[Directions] Carry on the essay below about sacred sexuality and conceiving children with conscious intent, starting after its final sentence.
#### Passage for review ####
Recently, I was deliciously surprised when Harvard Professor of Religious Symbology, Dr. Langdon, addressed the young men of his class in the following terms: “The next time you find yourself with a woman, look in your heart and see if you cannot approach sex as a mystical, spiritual act. Challenge yourself to find that spark of divinity that man can only achieve through union with the sacred feminine.” True, Professor Langdon is a fictitious character in Dan Brown’s, The Da Vinci Code, but my heart rejoiced when I saw this subject that is so central to my life’s work touched on with so much clarity in a runaway bestseller.
Somewhere in the last pages of his seminal book, How the Irish Saved Civilization, Thomas Cahill wonders what is germinating the future of our civilization... Well, I hope that all over the world, many high caliber human beings are on their way or have already been born out of their parents’ conscious intent. Brazilian psychiatrist and Jungian analyst Eleanor Luzes suggests that our times require the anthropological advent of the Homo sapiens frater. As a species, we are in need of more individuals capable of altruism, who cherish and foster brotherhood on Earth. Luzes believes it is imperative for every high school and college around the globe to impart the scientific and philosophical knowledge of the power to form babies who will grow up to be strong, caring, wise and creative individuals, aware of their kinship with all life. More than ever, we need people who embody lofty values of living, who use the power of their intelligence, the force of their love, and financial wealth to bring Heaven on Earth.
#### Dataset records ####
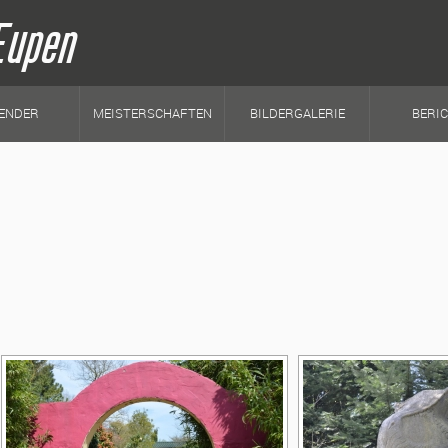
Eupen
ENDER
MEISTERSCHAFTEN
BILDERGALERIE
BERI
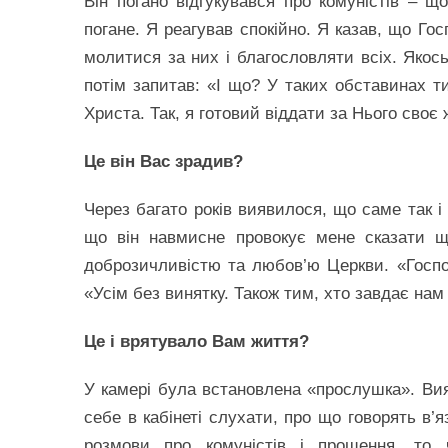
Він погано відгукувався про комуністів – щ
погане. Я реагував спокійно. Я казав, що Го
молитися за них і благословляти всіх. Якось
потім запитав: «І що? У таких обставинах т
Христа. Так, я готовий віддати за Нього своє 
Це він Вас зрадив?
Через багато років виявилося, що саме так і
що він навмисне провокує мене сказати що
доброзичливістю та любов’ю Церкви. «Госп
«Усім без винятку. Також тим, хто завдає нам
Це і врятувало Вам життя?
У камері була встановлена «прослушка». Ви
себе в кабінеті слухати, про що говорять в’
розмови про комуністів і прощення, то 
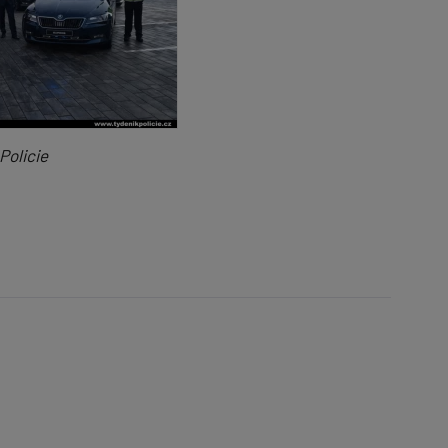
Policie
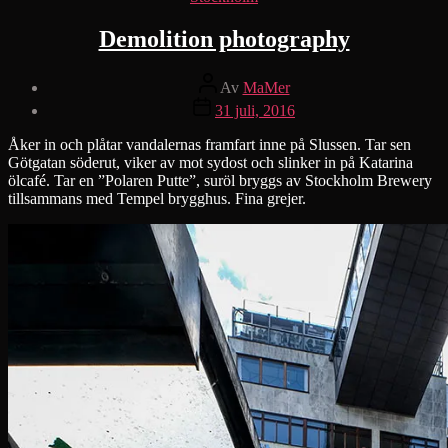
Demolition photography
Inläggsförfattare
Av
MaMer
Inläggsdatum
31 juli, 2016
Åker in och plåtar vandalernas framfart inne på Slussen. Tar sen
Götgatan söderut, viker av mot sydost och slinker in på Katarina
ölcafé. Tar en ”Polaren Putte”, suröl bryggs av Stockholm Brewery
tillsammans med Tempel brygghus. Fina grejer.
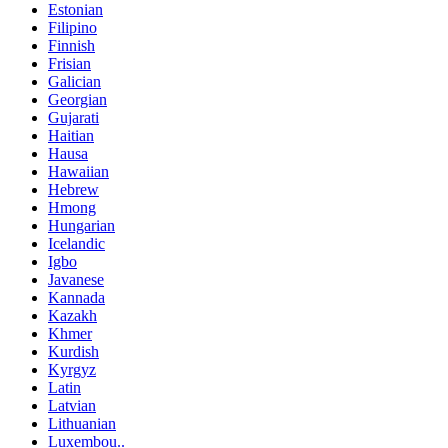
Estonian
Filipino
Finnish
Frisian
Galician
Georgian
Gujarati
Haitian
Hausa
Hawaiian
Hebrew
Hmong
Hungarian
Icelandic
Igbo
Javanese
Kannada
Kazakh
Khmer
Kurdish
Kyrgyz
Latin
Latvian
Lithuanian
Luxembou..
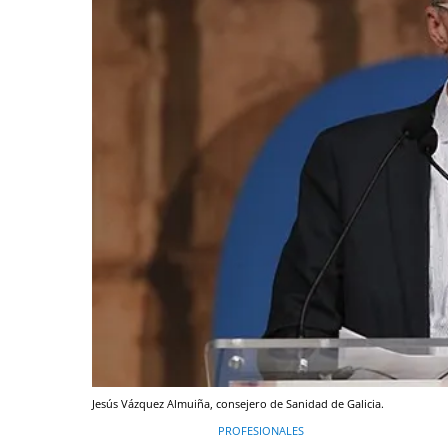
Jesús Vázquez Almuiña, consejero de Sanidad de Galicia.
PROFESIONALES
####
[Written response]
Even the best socio-economic and political measures will not be successfully implemented if we go on procreating the non-conscious way, ignoring the principles at work in conception, and in a pregnant womb. During pregnancy, a mother gives of her own substance for the formation of her child’s organs and psyche. This child will one day walk the Earth expressing peace, wisdom and generosity—or indifference, rage, and fear. The power of giving birth to civilizations is the very power nature has assigned to pregnant women. Hope for a brighter future lies on the correct understanding of the role nature has assigned couples and pregnant mothers. It is up all of us - fathers, families, and communities, nations - to support, empower and inspire each and every mother in her monumental endeavor of forming in her womb a healthy baby, a future adult who will be centered, intelligent, caring and creative. In fifty years time, conscious conception and gestation could indeed redeem our species and change the face of the world.
I know a planet
where nations live in peace,
and nature is respected,
where science and philosophy
are never used to enslave,
to limit, hurt or spread terror...
There, each person is conceived
and gestated consciously.
In that world reigns
a true spirit of kinship with all life,
and pregnant women are treated in a very special way:
the arts and crafts of each community
are made available to them.
They admire trees, statues and fountains,
as they walk through beautiful parks
filled with flowers.
By day, the birds’ songs embrace them.
By night, the stars
entice them to visit distant worlds...
In these parks there are houses
where the mothers can take part in many activities:
they sing, weave, sculpt, embroider, draw...
There are also theaters, libraries and cinemas,
and they can study, teach, meditate, laugh and cry.
In the schools of this planet
adolescents study the importance
of conception, pregnancy, birth and breastfeeding
for a happy humanity.
Couples approach knowingly
the moment of fecundation,
understanding the physiological,
psychological and spiritual dimensions of a pregnancy,
prepared to welcome the mystery of life with serenity.